→ Records for the task:
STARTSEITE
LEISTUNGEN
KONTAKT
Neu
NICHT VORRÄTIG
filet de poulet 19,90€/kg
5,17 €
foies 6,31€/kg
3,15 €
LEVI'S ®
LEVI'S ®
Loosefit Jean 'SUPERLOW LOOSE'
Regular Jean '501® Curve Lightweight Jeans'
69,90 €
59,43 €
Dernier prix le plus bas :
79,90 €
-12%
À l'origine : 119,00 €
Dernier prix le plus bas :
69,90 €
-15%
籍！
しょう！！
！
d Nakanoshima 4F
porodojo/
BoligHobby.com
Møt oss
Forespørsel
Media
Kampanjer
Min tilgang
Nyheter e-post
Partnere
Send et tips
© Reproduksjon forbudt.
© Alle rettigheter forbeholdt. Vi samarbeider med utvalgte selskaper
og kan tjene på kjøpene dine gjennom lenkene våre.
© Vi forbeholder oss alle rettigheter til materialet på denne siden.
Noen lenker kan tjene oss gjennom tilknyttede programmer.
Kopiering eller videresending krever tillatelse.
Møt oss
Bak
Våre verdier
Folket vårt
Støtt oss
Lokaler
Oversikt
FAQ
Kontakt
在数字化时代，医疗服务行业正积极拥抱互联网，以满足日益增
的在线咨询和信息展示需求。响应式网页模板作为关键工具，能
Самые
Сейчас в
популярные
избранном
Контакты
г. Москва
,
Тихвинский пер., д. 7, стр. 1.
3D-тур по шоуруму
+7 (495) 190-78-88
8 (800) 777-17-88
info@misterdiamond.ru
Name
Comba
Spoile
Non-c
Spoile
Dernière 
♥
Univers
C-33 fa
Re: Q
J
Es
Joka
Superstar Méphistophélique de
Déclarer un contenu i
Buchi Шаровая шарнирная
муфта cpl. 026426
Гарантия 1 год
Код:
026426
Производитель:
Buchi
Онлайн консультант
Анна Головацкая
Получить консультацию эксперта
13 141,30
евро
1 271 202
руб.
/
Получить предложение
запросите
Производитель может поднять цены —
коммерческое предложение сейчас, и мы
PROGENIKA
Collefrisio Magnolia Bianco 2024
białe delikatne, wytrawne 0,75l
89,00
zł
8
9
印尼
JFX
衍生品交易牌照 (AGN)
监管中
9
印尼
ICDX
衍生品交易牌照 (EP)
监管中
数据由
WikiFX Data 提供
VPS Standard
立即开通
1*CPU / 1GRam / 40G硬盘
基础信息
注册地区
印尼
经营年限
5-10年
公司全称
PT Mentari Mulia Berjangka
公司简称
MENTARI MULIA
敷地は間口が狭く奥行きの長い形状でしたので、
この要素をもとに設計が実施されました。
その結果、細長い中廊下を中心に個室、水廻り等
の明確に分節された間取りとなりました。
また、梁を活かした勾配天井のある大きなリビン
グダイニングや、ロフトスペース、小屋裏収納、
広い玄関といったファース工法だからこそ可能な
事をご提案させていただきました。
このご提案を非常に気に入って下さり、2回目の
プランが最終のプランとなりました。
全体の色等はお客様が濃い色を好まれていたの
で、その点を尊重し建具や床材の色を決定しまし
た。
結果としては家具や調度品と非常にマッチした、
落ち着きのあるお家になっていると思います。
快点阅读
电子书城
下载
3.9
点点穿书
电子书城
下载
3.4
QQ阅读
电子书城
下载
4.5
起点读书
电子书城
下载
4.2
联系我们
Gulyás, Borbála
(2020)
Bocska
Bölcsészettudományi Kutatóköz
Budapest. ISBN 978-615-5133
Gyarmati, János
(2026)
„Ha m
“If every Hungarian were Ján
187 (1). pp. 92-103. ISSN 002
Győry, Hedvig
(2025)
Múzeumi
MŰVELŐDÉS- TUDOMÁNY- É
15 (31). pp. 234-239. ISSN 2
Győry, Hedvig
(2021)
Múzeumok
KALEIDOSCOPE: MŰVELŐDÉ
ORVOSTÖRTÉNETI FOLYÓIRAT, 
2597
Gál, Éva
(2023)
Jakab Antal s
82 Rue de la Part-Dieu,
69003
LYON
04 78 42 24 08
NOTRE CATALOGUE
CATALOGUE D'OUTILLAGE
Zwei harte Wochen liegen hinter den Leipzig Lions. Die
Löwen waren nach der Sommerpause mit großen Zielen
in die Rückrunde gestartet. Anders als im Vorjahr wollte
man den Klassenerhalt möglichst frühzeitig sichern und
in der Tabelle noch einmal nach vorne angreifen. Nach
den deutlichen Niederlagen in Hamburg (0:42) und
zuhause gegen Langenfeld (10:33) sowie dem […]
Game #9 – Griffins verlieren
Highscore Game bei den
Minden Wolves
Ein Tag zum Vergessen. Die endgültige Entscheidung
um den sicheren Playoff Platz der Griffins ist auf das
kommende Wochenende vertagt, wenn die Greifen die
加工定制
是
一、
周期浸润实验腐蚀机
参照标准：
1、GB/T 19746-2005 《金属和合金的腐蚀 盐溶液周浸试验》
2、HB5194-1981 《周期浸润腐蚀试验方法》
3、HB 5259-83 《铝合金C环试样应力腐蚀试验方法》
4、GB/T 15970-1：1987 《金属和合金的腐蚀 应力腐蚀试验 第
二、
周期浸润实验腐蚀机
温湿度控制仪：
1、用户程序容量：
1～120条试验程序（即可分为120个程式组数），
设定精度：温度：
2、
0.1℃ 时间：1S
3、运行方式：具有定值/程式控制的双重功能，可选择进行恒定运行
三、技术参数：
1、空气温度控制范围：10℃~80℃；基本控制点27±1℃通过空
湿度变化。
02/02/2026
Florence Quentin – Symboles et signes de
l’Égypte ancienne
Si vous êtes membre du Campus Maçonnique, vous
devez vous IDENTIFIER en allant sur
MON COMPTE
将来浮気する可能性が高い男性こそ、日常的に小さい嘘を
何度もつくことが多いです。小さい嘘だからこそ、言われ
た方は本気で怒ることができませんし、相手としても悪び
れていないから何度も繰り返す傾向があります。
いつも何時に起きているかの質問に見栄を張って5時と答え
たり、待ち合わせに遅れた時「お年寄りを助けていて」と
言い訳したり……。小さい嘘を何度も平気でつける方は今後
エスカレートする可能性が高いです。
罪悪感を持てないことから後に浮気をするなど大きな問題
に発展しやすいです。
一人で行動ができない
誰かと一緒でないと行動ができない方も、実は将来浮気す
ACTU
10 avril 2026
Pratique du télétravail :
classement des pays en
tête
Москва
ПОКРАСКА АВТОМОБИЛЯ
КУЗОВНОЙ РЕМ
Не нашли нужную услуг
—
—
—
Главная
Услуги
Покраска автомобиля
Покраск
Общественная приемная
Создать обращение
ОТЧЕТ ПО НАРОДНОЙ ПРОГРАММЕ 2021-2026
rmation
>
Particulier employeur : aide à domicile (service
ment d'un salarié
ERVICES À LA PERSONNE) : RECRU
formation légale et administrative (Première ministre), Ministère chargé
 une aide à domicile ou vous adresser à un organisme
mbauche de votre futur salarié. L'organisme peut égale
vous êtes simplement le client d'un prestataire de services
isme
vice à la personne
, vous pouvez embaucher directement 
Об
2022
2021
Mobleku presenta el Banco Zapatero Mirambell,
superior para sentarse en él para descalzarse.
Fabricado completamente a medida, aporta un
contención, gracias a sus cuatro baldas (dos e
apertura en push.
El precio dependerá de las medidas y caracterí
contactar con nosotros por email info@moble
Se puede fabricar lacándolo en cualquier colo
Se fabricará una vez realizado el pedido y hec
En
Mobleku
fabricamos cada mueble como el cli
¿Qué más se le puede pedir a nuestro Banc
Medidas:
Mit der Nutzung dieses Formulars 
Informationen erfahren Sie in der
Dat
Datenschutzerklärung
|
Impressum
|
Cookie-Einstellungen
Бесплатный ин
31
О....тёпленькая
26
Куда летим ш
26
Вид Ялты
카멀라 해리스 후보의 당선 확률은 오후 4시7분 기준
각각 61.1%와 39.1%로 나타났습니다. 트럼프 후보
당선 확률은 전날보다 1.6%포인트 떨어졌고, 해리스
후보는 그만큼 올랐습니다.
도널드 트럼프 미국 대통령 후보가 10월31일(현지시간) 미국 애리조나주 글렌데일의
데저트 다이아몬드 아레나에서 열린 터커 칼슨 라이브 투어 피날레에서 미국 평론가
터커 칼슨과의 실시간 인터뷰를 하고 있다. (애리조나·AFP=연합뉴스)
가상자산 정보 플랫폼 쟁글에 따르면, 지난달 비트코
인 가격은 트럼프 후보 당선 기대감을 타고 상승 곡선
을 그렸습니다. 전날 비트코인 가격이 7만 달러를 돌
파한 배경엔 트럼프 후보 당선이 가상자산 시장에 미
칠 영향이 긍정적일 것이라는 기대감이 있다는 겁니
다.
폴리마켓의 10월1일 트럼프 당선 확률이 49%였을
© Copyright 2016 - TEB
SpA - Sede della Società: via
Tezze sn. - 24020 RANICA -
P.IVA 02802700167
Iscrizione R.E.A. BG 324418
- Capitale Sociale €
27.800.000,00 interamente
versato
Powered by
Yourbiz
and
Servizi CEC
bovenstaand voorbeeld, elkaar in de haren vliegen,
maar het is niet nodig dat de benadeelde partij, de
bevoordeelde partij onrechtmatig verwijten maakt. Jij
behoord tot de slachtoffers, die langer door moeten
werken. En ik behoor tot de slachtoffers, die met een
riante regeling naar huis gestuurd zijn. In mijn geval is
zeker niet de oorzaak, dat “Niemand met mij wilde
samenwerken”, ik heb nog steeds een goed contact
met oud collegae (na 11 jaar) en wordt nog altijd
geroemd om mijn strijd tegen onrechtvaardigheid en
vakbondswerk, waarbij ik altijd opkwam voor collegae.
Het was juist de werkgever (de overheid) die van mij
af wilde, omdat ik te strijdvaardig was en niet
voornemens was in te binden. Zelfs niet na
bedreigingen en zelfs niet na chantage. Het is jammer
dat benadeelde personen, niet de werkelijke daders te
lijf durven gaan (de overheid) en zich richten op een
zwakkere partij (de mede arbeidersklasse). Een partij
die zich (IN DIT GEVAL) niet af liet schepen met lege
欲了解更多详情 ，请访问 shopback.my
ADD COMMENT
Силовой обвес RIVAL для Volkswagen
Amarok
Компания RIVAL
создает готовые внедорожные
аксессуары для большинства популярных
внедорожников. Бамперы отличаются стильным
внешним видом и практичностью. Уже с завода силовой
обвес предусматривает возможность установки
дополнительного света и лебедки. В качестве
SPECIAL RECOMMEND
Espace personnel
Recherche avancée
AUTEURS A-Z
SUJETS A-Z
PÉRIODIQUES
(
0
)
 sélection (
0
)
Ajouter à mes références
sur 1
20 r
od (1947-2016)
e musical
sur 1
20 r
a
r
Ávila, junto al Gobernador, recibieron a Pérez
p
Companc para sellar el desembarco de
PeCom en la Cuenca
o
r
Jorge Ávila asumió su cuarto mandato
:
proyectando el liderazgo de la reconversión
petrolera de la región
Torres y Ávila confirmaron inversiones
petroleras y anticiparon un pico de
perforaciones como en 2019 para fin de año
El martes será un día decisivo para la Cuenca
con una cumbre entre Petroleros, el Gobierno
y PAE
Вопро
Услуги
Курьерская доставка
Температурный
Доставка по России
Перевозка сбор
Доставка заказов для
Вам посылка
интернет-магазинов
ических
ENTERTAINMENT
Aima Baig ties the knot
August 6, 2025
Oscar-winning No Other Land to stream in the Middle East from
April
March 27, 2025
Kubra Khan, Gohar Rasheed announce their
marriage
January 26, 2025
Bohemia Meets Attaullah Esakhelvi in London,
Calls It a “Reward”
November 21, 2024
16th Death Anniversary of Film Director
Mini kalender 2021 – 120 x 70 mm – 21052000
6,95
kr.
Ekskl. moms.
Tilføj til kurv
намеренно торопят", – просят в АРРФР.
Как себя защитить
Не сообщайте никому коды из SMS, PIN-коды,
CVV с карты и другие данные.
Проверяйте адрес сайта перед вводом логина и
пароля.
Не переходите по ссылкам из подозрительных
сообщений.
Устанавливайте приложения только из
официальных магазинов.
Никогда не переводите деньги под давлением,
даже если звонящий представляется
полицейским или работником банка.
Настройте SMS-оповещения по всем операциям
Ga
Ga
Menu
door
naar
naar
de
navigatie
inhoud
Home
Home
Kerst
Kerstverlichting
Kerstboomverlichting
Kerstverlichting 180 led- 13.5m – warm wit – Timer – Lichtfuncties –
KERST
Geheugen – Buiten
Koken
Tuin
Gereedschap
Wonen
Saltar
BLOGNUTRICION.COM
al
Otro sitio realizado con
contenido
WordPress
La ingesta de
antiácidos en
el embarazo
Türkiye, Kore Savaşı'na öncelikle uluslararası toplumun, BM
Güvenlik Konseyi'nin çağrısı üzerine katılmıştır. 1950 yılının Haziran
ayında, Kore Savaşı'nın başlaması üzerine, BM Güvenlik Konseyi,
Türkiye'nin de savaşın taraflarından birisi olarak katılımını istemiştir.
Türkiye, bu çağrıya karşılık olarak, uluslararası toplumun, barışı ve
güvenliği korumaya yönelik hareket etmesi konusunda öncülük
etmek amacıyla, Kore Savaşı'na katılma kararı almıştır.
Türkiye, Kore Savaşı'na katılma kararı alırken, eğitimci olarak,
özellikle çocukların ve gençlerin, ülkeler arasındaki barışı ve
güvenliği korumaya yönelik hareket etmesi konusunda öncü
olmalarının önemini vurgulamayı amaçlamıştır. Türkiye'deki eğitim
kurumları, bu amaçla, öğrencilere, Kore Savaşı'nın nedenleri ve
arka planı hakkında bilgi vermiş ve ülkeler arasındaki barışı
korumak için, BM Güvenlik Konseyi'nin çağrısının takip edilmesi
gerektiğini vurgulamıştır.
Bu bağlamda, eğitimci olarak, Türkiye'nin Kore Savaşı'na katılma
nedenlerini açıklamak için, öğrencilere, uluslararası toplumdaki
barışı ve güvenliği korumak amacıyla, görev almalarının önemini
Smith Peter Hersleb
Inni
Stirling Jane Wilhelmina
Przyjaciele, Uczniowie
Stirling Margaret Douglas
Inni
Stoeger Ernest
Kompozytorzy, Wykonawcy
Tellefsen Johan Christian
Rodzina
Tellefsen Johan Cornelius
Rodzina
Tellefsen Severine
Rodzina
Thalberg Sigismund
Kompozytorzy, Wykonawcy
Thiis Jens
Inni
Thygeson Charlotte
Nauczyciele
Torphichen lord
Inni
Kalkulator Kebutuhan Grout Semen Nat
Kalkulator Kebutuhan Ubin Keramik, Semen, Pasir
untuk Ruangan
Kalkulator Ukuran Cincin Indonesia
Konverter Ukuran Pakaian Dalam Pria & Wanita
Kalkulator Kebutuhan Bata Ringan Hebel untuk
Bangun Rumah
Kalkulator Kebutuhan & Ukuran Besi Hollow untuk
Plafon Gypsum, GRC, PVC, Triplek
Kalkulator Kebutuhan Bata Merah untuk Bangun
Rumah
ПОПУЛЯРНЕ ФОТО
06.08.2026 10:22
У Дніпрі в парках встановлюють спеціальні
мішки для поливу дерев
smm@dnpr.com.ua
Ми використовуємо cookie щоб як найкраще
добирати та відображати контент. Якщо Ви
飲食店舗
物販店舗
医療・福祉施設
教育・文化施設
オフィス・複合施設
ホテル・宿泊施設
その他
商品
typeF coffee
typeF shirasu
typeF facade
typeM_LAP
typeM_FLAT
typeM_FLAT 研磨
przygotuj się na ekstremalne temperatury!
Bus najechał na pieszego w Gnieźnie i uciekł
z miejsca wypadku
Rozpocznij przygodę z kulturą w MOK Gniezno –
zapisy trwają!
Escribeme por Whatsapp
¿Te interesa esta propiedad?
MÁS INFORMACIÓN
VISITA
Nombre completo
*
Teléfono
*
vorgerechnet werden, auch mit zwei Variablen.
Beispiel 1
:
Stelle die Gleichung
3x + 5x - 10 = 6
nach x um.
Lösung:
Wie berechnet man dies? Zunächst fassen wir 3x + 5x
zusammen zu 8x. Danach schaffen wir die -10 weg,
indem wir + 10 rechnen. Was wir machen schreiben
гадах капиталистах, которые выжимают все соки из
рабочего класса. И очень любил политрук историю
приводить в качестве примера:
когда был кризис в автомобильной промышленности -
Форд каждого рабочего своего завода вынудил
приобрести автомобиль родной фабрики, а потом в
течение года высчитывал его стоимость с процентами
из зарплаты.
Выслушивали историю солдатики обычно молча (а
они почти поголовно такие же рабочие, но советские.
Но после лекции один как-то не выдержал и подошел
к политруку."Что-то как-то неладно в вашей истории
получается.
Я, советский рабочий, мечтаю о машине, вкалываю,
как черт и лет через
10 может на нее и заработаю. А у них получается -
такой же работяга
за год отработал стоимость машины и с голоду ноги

→ Problem to work on:
Transcribe, exactly and without additions, the lines of the records above, beginning with the line that contains "Gereedschap" and ending with the line that contains "arka planı hakkında", both included.

→ Solved exercise:
Gereedschap
Wonen
Saltar
BLOGNUTRICION.COM
al
Otro sitio realizado con
contenido
WordPress
La ingesta de
antiácidos en
el embarazo
Türkiye, Kore Savaşı'na öncelikle uluslararası toplumun, BM
Güvenlik Konseyi'nin çağrısı üzerine katılmıştır. 1950 yılının Haziran
ayında, Kore Savaşı'nın başlaması üzerine, BM Güvenlik Konseyi,
Türkiye'nin de savaşın taraflarından birisi olarak katılımını istemiştir.
Türkiye, bu çağrıya karşılık olarak, uluslararası toplumun, barışı ve
güvenliği korumaya yönelik hareket etmesi konusunda öncülük
etmek amacıyla, Kore Savaşı'na katılma kararı almıştır.
Türkiye, Kore Savaşı'na katılma kararı alırken, eğitimci olarak,
özellikle çocukların ve gençlerin, ülkeler arasındaki barışı ve
güvenliği korumaya yönelik hareket etmesi konusunda öncü
olmalarının önemini vurgulamayı amaçlamıştır. Türkiye'deki eğitim
kurumları, bu amaçla, öğrencilere, Kore Savaşı'nın nedenleri ve
arka planı hakkında bilgi vermiş ve ülkeler arasındaki barışı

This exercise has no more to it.